The New York Times
Wednesday, February 23, 2000
Court Looks at Electric Chair
By LINDA GREENHOUSE
WASHINGTON, Feb. 22 - [...] Without explanation, the court lifted the stay of execution it had granted on Feb. 4 to an Alabama death row inmate, Robert L. Tarver Jr., who challenged the state's use of the electric chair as cruel and unusual punishment.
The court had granted the stay, hours before Mr. Tarver's scheduled execution, in order to decide whether to hear his case on the merits. Earlier this term, the court agreed to hear, and then dismissed, a challenge to Florida's use of the electric chair after the state passed a new law to make lethal injection the preferred method of execution. Similar legislation is moving through the Alabama Legislature but has not yet passed either house.

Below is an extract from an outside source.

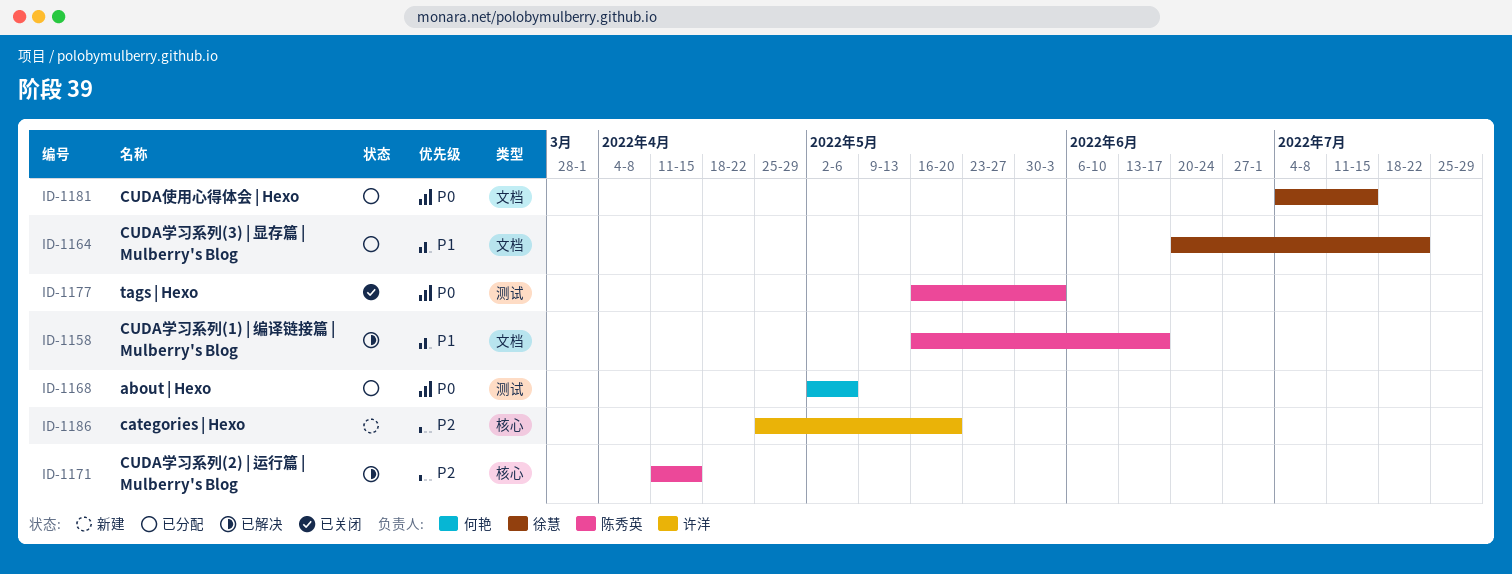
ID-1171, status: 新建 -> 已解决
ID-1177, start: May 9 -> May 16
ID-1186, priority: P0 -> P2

Four justices -- John Paul Stevens, David H. Souter, Ruth Bader Ginsburg and Stephen G. Breyer -- voted to hear the Alabama inmate's case. Ordinary, four votes are all that are required for the court to hear a case. But Mr. Tarver's case was procedurally unusual, seeking a writ of habeas corpus directly from the Supreme Court rather than as an appeal from a lower court. Although the Supreme Court has not disclosed its internal rules for acting on habeas corpus petitions, and did not do so today, the court evidently regards five votes rather than four as necessary to grant such a petition. The case was In re Tarver, No. 99-8044.